REQUISITOS DE LA TAREA:
Reproduce la parte del relato sobre la misión en Kumamoto que va entre "Al sentarnos, nos" y "de su vida.", ambos incluidos, y cambia "firme creencia" por "profunda convicción".

La primera de un millar de almas
Mi compañero y yo servíamos en la Misión Japón Fukuoka, y trabajábamos en un área llamada Kasuga, ubicada cerca de la estación de Kumamoto. La gente de aquella zona se mostraba muy escéptica respecto a la religión; pero aun cuando nuestro presidente de misión se daba cuenta de ello, nos dijo: “Hay un millar de personas en Kumamoto que han sido preparadas por el Señor. Hagan el favor de encontrarlas”.
Un día de lluvia decidimos intentar encontrar a Noboru Yamagata, un miembro menos activo al que aún no conocíamos. Al acercarnos a su casa, vimos un letrerito en el que se leía: “No se admite propaganda religiosa”, una advertencia típica de la cultura japonesa; pero siguiendo las impresiones del Espíritu, llamamos a la puerta.
La madre del hermano Yamagata abrió la puerta y nos dijo que su hijo estaba fuera de la ciudad, pero añadió que recibiría amablemente a cualquier persona que conociera a su hijo, algo habitual en las familias niponas; así que nos invitó a pasar. Sin embargo, a pesar de la aparente hospitalidad, su rostro ocultaba una expresión amenazante.
Al sentarnos, nos advirtió: “No deseo saber nada de religión”, y comenzó a hablar de ella y expresó su firme creencia en determinados valores de su vida.
Para nuestra sorpresa nos habló de fe, de amor y de las Bienaventuranzas, así que aprovechamos para decirle que esos principios también eran importantes para nosotros. Le relatamos la gloriosa visión fruto de la fe de José Smith y le describimos la importancia de Libro de Mormón en la restauración del Evangelio.
Qué interesante fue observar el cambio que se obró en la señora Yamagata mientras atendía a nuestro mensaje. Las lágrimas le bañaban las mejillas mientras testificábamos de la divinidad de Jesucristo y de la restauración del Evangelio por conducto de José Smith, a lo que ella respondió: “José Smith fue un hombre afortunado”.
Al despedirnos de ella, su rostro era resplandeciente, sus ojos le brillaban de felicidad, y nos dijo: “Gracias por su visita hoy. Mi hijo debe de haberles conducido hasta mí”. Le estrechamos la mano y nos dijo de broma: “¡Hoy no me lavaré la mano!”.
Al ir caminando a casa, nos dimos cuenta de que esa mujer era una de las personas, de acuerdo con la descripción de nuestro presidente de misión, que estaba lista para recibir el Evangelio. Obviamente, el Espíritu había preparado su corazón para recibir nuestro mensaje y sabíamos que era la primera de un millar de almas que debíamos encontrar.

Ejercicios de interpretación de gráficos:
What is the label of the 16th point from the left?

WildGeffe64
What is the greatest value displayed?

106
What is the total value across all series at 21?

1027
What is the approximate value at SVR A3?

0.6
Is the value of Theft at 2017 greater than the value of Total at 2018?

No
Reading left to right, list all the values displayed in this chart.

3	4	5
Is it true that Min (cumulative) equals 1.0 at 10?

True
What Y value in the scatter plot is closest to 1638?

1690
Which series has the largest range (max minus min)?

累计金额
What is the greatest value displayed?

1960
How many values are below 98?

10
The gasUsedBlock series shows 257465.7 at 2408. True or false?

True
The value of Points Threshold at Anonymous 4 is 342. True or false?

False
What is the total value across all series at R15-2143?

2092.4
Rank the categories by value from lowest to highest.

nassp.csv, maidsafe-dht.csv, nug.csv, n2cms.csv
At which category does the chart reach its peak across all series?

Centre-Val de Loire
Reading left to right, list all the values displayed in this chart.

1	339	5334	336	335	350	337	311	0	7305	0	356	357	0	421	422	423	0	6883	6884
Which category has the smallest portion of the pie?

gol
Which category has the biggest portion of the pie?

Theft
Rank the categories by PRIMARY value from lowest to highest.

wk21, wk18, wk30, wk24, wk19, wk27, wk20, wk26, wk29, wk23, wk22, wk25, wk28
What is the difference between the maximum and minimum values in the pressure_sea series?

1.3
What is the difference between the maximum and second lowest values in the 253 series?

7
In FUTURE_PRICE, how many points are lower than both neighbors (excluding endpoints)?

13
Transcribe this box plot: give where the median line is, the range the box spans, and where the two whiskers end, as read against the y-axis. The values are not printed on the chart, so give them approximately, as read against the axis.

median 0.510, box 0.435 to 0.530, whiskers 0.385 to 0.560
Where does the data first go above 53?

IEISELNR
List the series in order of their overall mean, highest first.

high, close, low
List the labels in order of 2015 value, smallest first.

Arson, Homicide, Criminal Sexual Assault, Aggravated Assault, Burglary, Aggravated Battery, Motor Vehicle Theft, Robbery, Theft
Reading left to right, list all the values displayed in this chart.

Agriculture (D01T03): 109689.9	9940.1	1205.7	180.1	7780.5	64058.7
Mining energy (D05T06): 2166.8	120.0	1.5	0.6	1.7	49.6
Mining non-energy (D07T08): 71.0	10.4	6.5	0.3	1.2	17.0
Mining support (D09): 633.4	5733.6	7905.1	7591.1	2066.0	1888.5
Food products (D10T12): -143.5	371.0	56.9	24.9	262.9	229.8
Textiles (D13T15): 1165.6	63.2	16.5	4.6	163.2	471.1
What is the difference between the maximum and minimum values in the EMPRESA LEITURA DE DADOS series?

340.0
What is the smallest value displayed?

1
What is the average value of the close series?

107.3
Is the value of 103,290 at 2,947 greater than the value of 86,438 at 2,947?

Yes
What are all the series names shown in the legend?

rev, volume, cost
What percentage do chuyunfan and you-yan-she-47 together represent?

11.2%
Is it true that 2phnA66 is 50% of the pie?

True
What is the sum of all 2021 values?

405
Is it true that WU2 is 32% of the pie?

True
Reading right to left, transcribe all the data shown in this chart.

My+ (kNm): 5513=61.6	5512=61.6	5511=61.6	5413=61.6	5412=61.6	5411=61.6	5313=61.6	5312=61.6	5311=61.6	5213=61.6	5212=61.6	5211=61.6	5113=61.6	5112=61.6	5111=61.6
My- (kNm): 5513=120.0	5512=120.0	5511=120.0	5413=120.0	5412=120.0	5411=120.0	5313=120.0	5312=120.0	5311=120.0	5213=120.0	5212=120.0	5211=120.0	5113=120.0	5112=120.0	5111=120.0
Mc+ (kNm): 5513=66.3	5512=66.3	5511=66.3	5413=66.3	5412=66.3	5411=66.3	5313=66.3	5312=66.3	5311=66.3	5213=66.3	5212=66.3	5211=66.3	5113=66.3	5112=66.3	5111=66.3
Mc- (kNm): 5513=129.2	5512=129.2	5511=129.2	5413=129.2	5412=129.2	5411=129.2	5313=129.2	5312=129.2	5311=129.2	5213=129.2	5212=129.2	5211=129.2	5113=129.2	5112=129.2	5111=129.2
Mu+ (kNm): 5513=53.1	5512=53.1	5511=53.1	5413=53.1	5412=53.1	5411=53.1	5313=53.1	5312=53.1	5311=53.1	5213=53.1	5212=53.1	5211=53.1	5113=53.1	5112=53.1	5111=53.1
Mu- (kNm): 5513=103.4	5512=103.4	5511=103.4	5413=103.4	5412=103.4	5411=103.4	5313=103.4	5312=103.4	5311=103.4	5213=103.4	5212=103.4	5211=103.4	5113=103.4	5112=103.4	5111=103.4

RESULTADO DEL EJERCICIO:
Al sentarnos, nos advirtió: “No deseo saber nada de religión”, y comenzó a hablar de ella y expresó su profunda convicción en determinados valores de su vida.